In a brief statement on the AACFS website, Klimas describes a crossroads for CFS research:
"I am proud to assume the role of president of the AACFS, an organization with a pressing and compelling mission. The AACFS exists promote research, education, and advocacy to further our understanding and eventually develop effective treatments for this disabling illness and related conditions, such as fibromyalgia. There has never been a more important time to assume our role as clinician and scientist advocates in this important mission. Our patients are terribly ill, misunderstood, and suffer at the hands of a poorly informed medical establishment and society.
Data presented by Bill Reeves at the AACFS’s conference in Madison in October 2004 underscored the need and just how poorly we have informed our medical community:
85% of the estimated 500,000 – 800,000 CFS patients in the United States remain undiagnosed. The loss of productivity is estimated at 9 billion dollars/annum, representing roughly half of the household income/impacted family ($20,000/year/household). This does not include the cost of health care, loss of tax revenue or other societal costs. Dr Reeves noted that the severity of illness is often as severe as patients with congestive heart failure or chronic obstructive pulmonary disease (COPD).
It is in this setting that we find funding for basic and clinical research dropping, with less than half the number of protocols funded in the past four years, from a starting point we all found wholly inadequate. Yet, the key research questions are basic to our understanding of human health, and should easily drive the much needed critical mass of investigators into the field. A Medline search reveals a sum total of nearly 3,000 articles pertaining to CFS in 2004, 1000 more than 1999. That is 1000 more than 1994, and 800 more than 1990, every 5 years we produce roughly 1000 new articles, reflecting a flat line of investigator growth in our field. Clearly, as an organization, we must prioritize working with governmental agencies and foundations to develop the research funding base necessary to speed the pace of new knowledge, and find effective strategies to bring that knowledge to the practicing physician.
Thankfully, talented investigators and clinicians that make up this organization have taught us much about CFS and FM. The Madison AACFS Research and Clinical Conference was a showcase of multidisciplinary studies and practical clinical knowledge, in a format that promoted scientific exchange and promoted collaboration. The AACFS Patient Conference inspired hope and brought patients and impacted families together for support and networking. The combined conferences ended with a splendid talk by David Bell, AACFS board member and chair of the CFS Advisory Committee to the Secretary of Health and Human Services that brought us all, patients, investigators and clinicians, into the role of advocates.
I hope, as President of the AACFS, I will lead the organization as it assumes an increasingly effective role in advocacy and education in the US and internationally. I hope you will join with me, and become active in your organization."

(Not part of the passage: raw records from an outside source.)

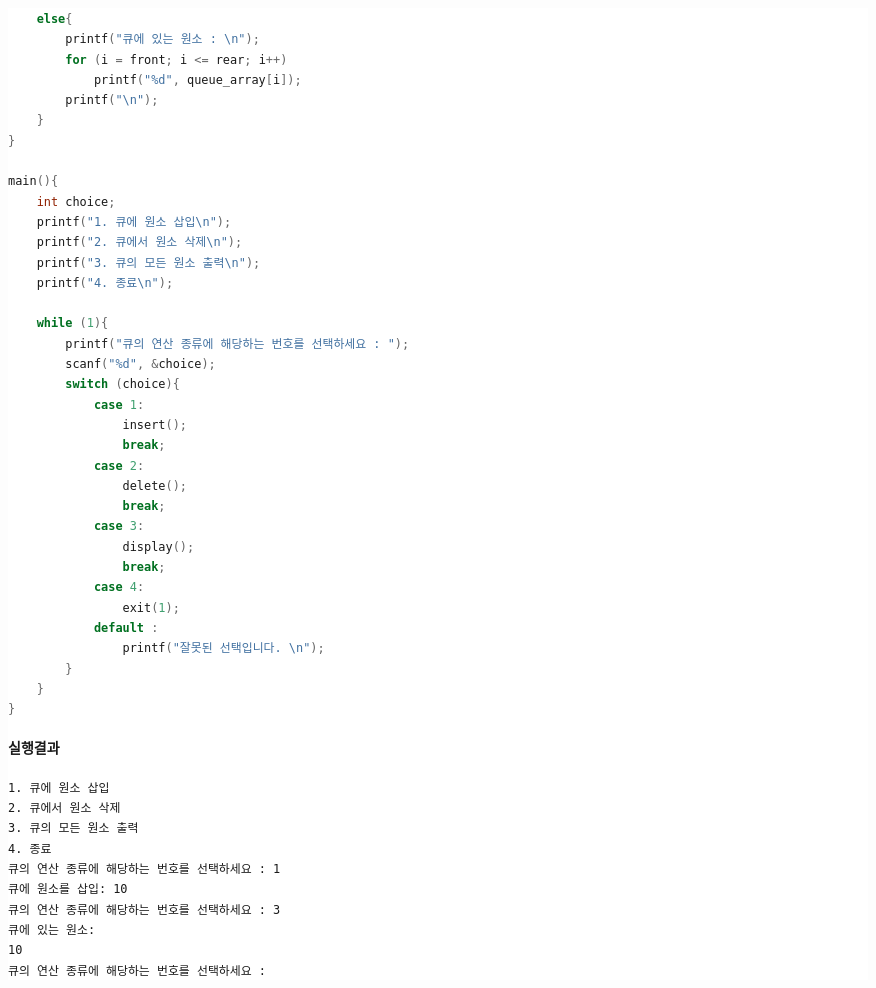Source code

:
 ```c
    else{
        printf("큐에 있는 원소 : \n");
        for (i = front; i <= rear; i++)
            printf("%d", queue_array[i]);
        printf("\n");
    }
} 

main(){
    int choice;
    printf("1. 큐에 원소 삽입\n");
    printf("2. 큐에서 원소 삭제\n");
    printf("3. 큐의 모든 원소 출력\n");
    printf("4. 종료\n");

    while (1){
        printf("큐의 연산 종류에 해당하는 번호를 선택하세요 : ");
        scanf("%d", &choice);
        switch (choice){
            case 1:
                insert();
                break;
            case 2:
                delete();
                break;
            case 3:
                display();
                break;
            case 4:
                exit(1);
            default :
                printf("잘못된 선택입니다. \n");
        } 
    } 
}
```

#### 실행결과

```
1. 큐에 원소 삽입
2. 큐에서 원소 삭제
3. 큐의 모든 원소 출력
4. 종료
큐의 연산 종류에 해당하는 번호를 선택하세요 : 1
큐에 원소를 삽입: 10
큐의 연산 종류에 해당하는 번호를 선택하세요 : 3
큐에 있는 원소:
10
큐의 연산 종류에 해당하는 번호를 선택하세요 : 
```
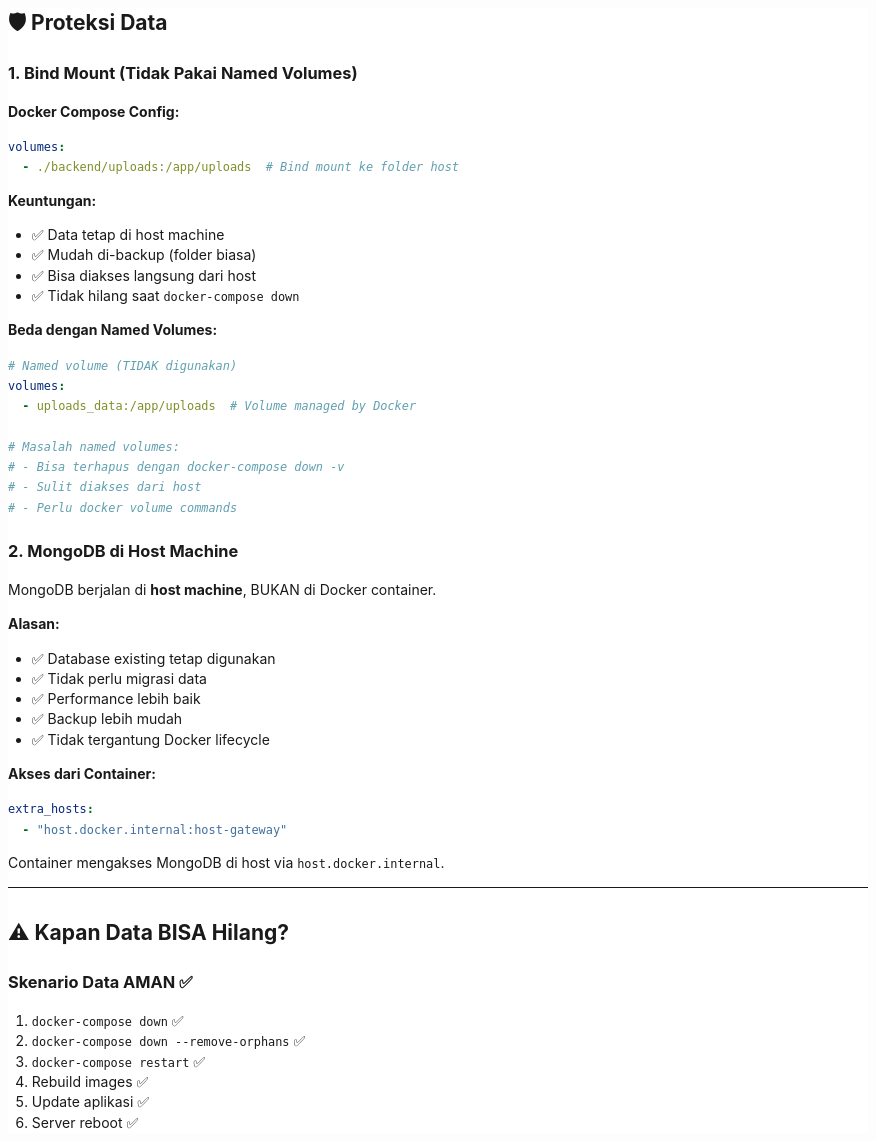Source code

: ## 🛡️ Proteksi Data

### 1. Bind Mount (Tidak Pakai Named Volumes)

**Docker Compose Config:**
```yaml
volumes:
  - ./backend/uploads:/app/uploads  # Bind mount ke folder host
```

**Keuntungan:**
- ✅ Data tetap di host machine
- ✅ Mudah di-backup (folder biasa)
- ✅ Bisa diakses langsung dari host
- ✅ Tidak hilang saat `docker-compose down`

**Beda dengan Named Volumes:**
```yaml
# Named volume (TIDAK digunakan)
volumes:
  - uploads_data:/app/uploads  # Volume managed by Docker

# Masalah named volumes:
# - Bisa terhapus dengan docker-compose down -v
# - Sulit diakses dari host
# - Perlu docker volume commands
```

### 2. MongoDB di Host Machine

MongoDB berjalan di **host machine**, BUKAN di Docker container.

**Alasan:**
- ✅ Database existing tetap digunakan
- ✅ Tidak perlu migrasi data
- ✅ Performance lebih baik
- ✅ Backup lebih mudah
- ✅ Tidak tergantung Docker lifecycle

**Akses dari Container:**
```yaml
extra_hosts:
  - "host.docker.internal:host-gateway"
```

Container mengakses MongoDB di host via `host.docker.internal`.

---

## ⚠️ Kapan Data BISA Hilang?

### Skenario Data AMAN ✅

1. `docker-compose down` ✅
2. `docker-compose down --remove-orphans` ✅
3. `docker-compose restart` ✅
4. Rebuild images ✅
5. Update aplikasi ✅
6. Server reboot ✅
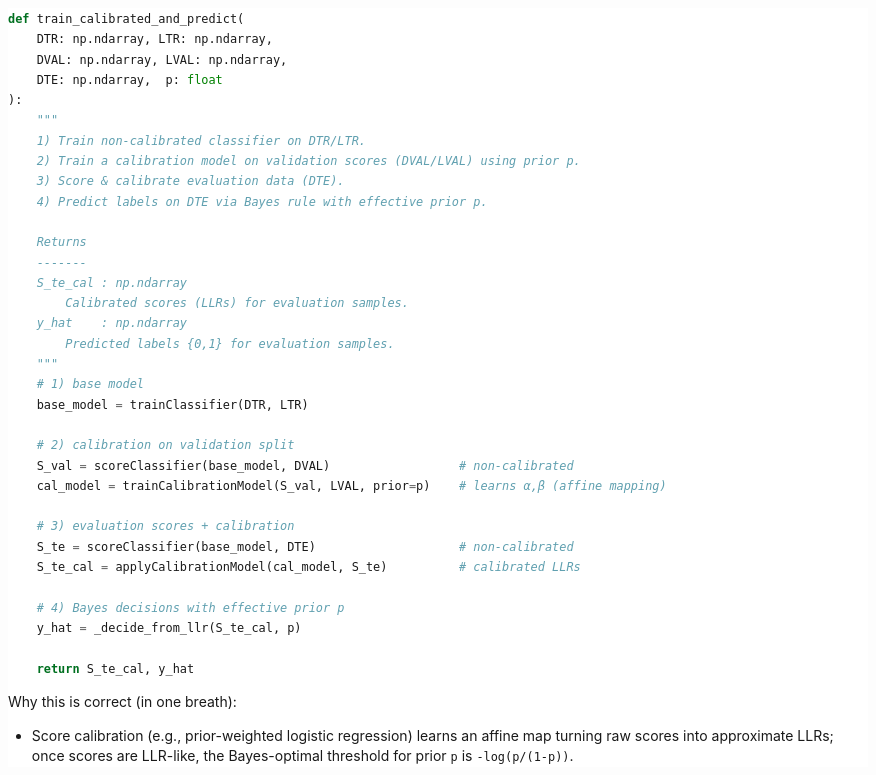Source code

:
 ```python
def train_calibrated_and_predict(
    DTR: np.ndarray, LTR: np.ndarray,
    DVAL: np.ndarray, LVAL: np.ndarray,
    DTE: np.ndarray,  p: float
):
    """
    1) Train non-calibrated classifier on DTR/LTR.
    2) Train a calibration model on validation scores (DVAL/LVAL) using prior p.
    3) Score & calibrate evaluation data (DTE).
    4) Predict labels on DTE via Bayes rule with effective prior p.

    Returns
    -------
    S_te_cal : np.ndarray
        Calibrated scores (LLRs) for evaluation samples.
    y_hat    : np.ndarray
        Predicted labels {0,1} for evaluation samples.
    """
    # 1) base model
    base_model = trainClassifier(DTR, LTR)

    # 2) calibration on validation split
    S_val = scoreClassifier(base_model, DVAL)                  # non-calibrated
    cal_model = trainCalibrationModel(S_val, LVAL, prior=p)    # learns α,β (affine mapping)

    # 3) evaluation scores + calibration
    S_te = scoreClassifier(base_model, DTE)                    # non-calibrated
    S_te_cal = applyCalibrationModel(cal_model, S_te)          # calibrated LLRs

    # 4) Bayes decisions with effective prior p
    y_hat = _decide_from_llr(S_te_cal, p)

    return S_te_cal, y_hat
```

Why this is correct (in one breath):

* Score calibration (e.g., prior-weighted logistic regression) learns an affine map turning raw scores into approximate LLRs; once scores are LLR-like, the Bayes-optimal threshold for prior `p` is `-log(p/(1-p))`. &#x20;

Concern has been growing among researchers, advocates, and the general public about declining federal support for biomedical research for CFS. Many feel that efforts to expand new findings pertaining to low-molecular weight Rnase L, circulatory dysfunction, and metabolic abnormalities will falter without a renewed commitment to such research from the leadership of government agencies.
In October 2004, the AACFS and the Wisconsin CFS Association hosted a set of research and patient conferences in Madison, Wisconsin. The conferences drew a wide array of researchers interested in the immunological, genetic, and metabolic discoveries pertaining to CFS. And, both conferences drew accolades for bringing together patients, researchers into an integrative and collaborative environment.